• [DOCUMENT SOURCE]
☆ ☆ ☆ ☆ ☆
# Safari : supprimer pop accès rapide google



## zirko (16 Janvier 2022)

Bonjour à tous

Depuis quelques jours quand je fais des recherches sur google dans safari, j'ai constamment un po-up qui s'affiche en bas me proposant un accès rapide à google en téléchargeant une application (voir capture).

J'ai regardé dans les réglages de Safari, j'ai téléchargé l'application Google pour voir les réglages et impossible de supprimer ce pop-up.

Vous avez une idée ?

Merci beaucoup


----------



## love_leeloo (16 Janvier 2022)

le plus simple : changer de moteur de recherche 

DuckDuckGo est bien


----------



## zirko (16 Janvier 2022)

C’est pas faux mais j’aimerais plutôt arriver à supprimer ce bandeau.


----------



## MrTom (18 Janvier 2022)
☆ ☆ ☆ ☆ ☆
• [TÂCHE 1]
Recopiez le passage du fil de discussion sur Safari qui commence par « Depuis quelques jours » et se poursuit jusqu'à « love_leeloo (16 Janvier 2022) », en substituant « bandeau » à « pop-up ».
• [TÂCHE 2]
Poursuivez le fil de discussion sur Safari à partir de son dernier message affiché.
☆ ☆ ☆ ☆ ☆
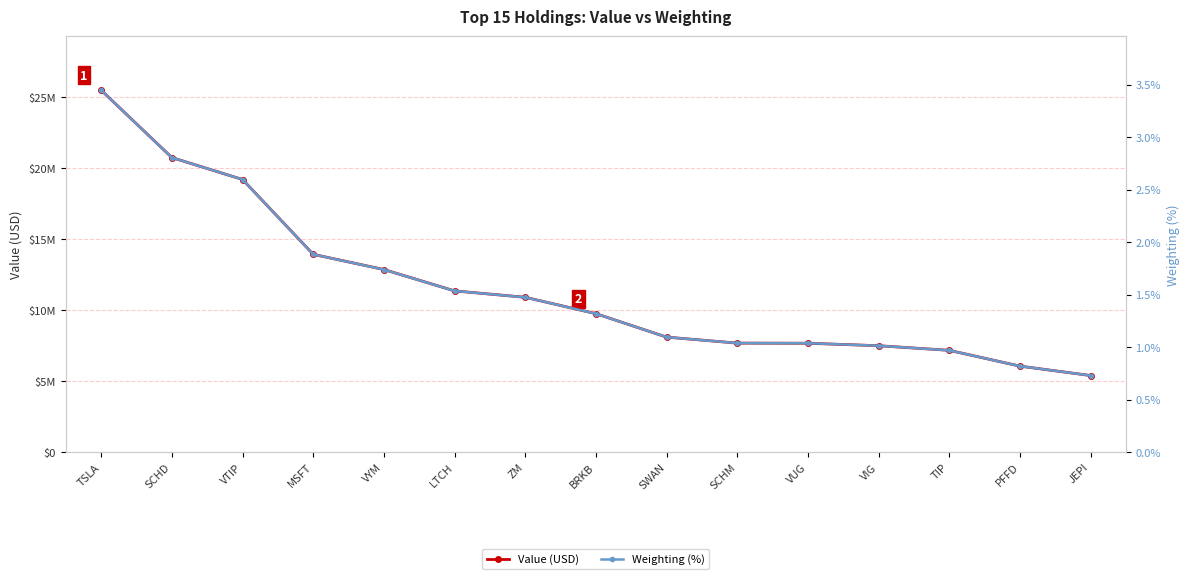

Which label corresponds to the largest value in the chart?

TSLA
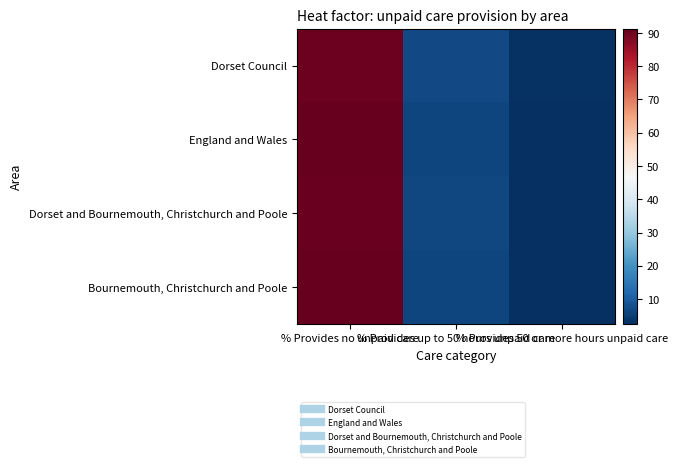

Which category has the highest value across all series?

% Provides no unpaid care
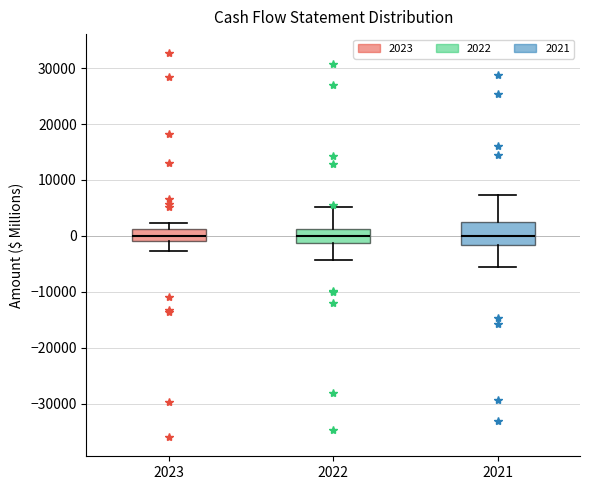

Reading left to right, read every box against the y-axis: the position of its median line, the range the box covers, and the ends of its whiskers. The values are not printed on the chart, so give them approximately, as read against the axis.

2023: median 0, box -1000 to 1000, whiskers -3000 to 2000
2022: median 0, box -1000 to 1000, whiskers -4000 to 5000
2021: median 0, box -2000 to 2000, whiskers -6000 to 7000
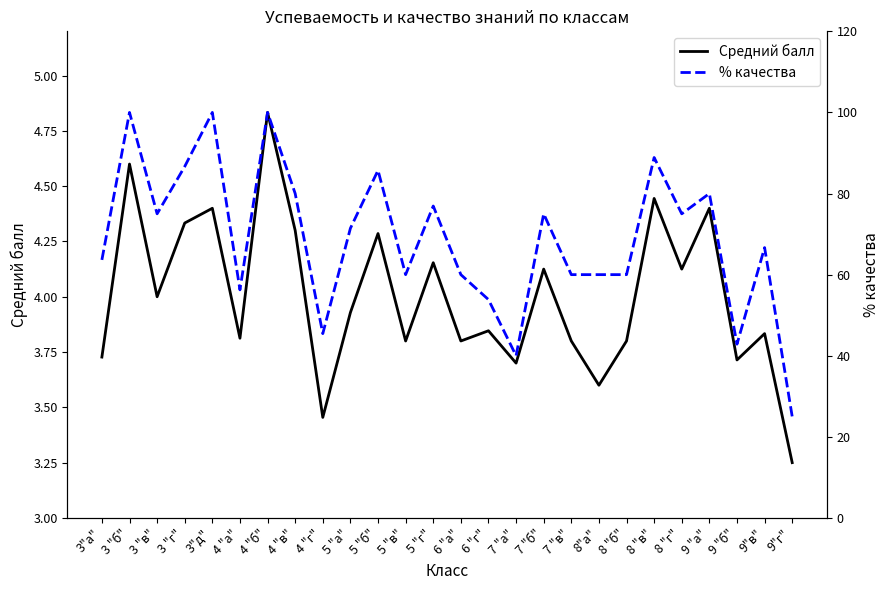

The value of % качества at 9"в" is 66.7. True or false?

True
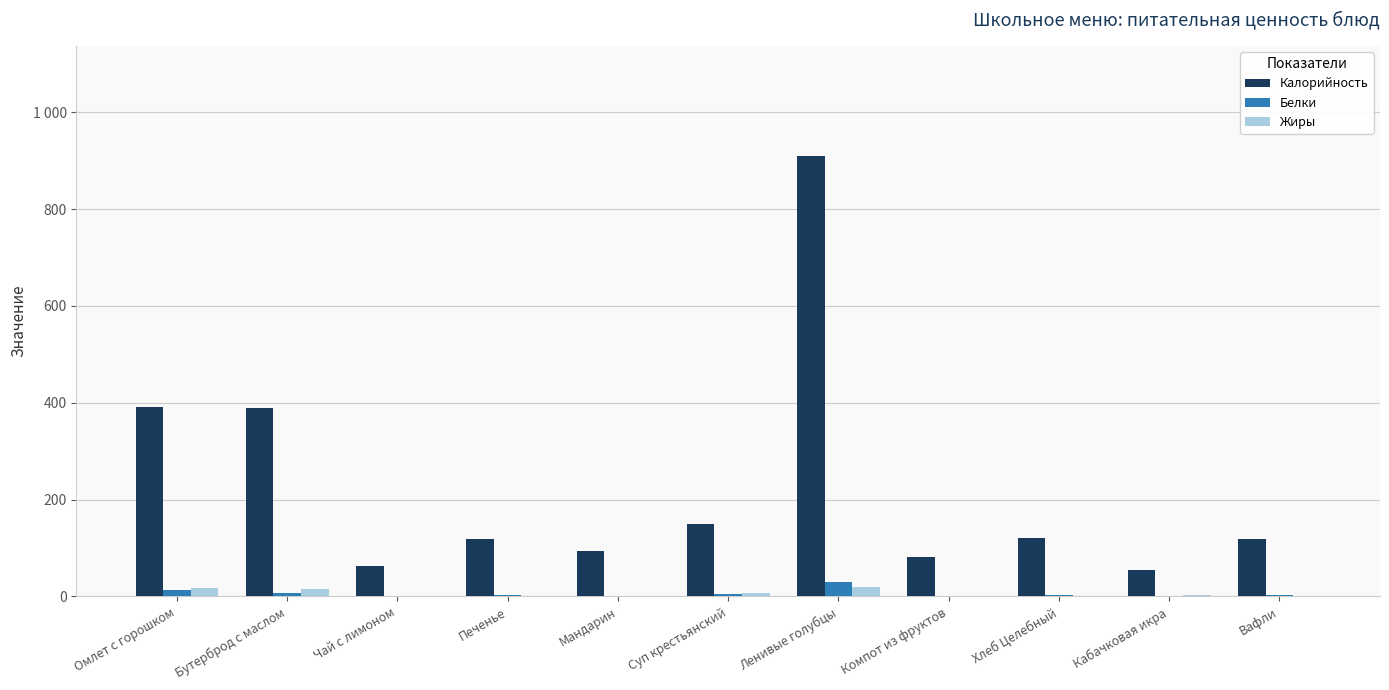

What is the greatest value displayed?

910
☆ ☆ ☆ ☆ ☆
• [ZONE DE RÉPONSE 1]
Depuis quelques jours quand je fais des recherches sur google dans safari, j'ai constamment un po-up qui s'affiche en bas me proposant un accès rapide à google en téléchargeant une application (voir capture).

J'ai regardé dans les réglages de Safari, j'ai téléchargé l'application Google pour voir les réglages et impossible de supprimer ce bandeau.

Vous avez une idée ?

Merci beaucoup


----------



## love_leeloo (16 Janvier 2022)

• [ZONE DE RÉPONSE 2]
zirko a dit:


> C’est pas faux mais j’aimerais plutôt arriver à supprimer ce bandeau.


C'est Google qui te l'impose.


----------



## love_leeloo (18 Janvier 2022)

oui, sinon il faut installer l'application ET passer par cette application


----------



## zirko (18 Janvier 2022)

Alors j'ai trouvé la solution je la poste ici si quelqu'un rencontre un jour le même souci.

Il m'a suffi de désactiver puis de réactiver mon bloquer de pub WIPR pour que le bandeau ne réapparaisse plus.

À voir sur la durée.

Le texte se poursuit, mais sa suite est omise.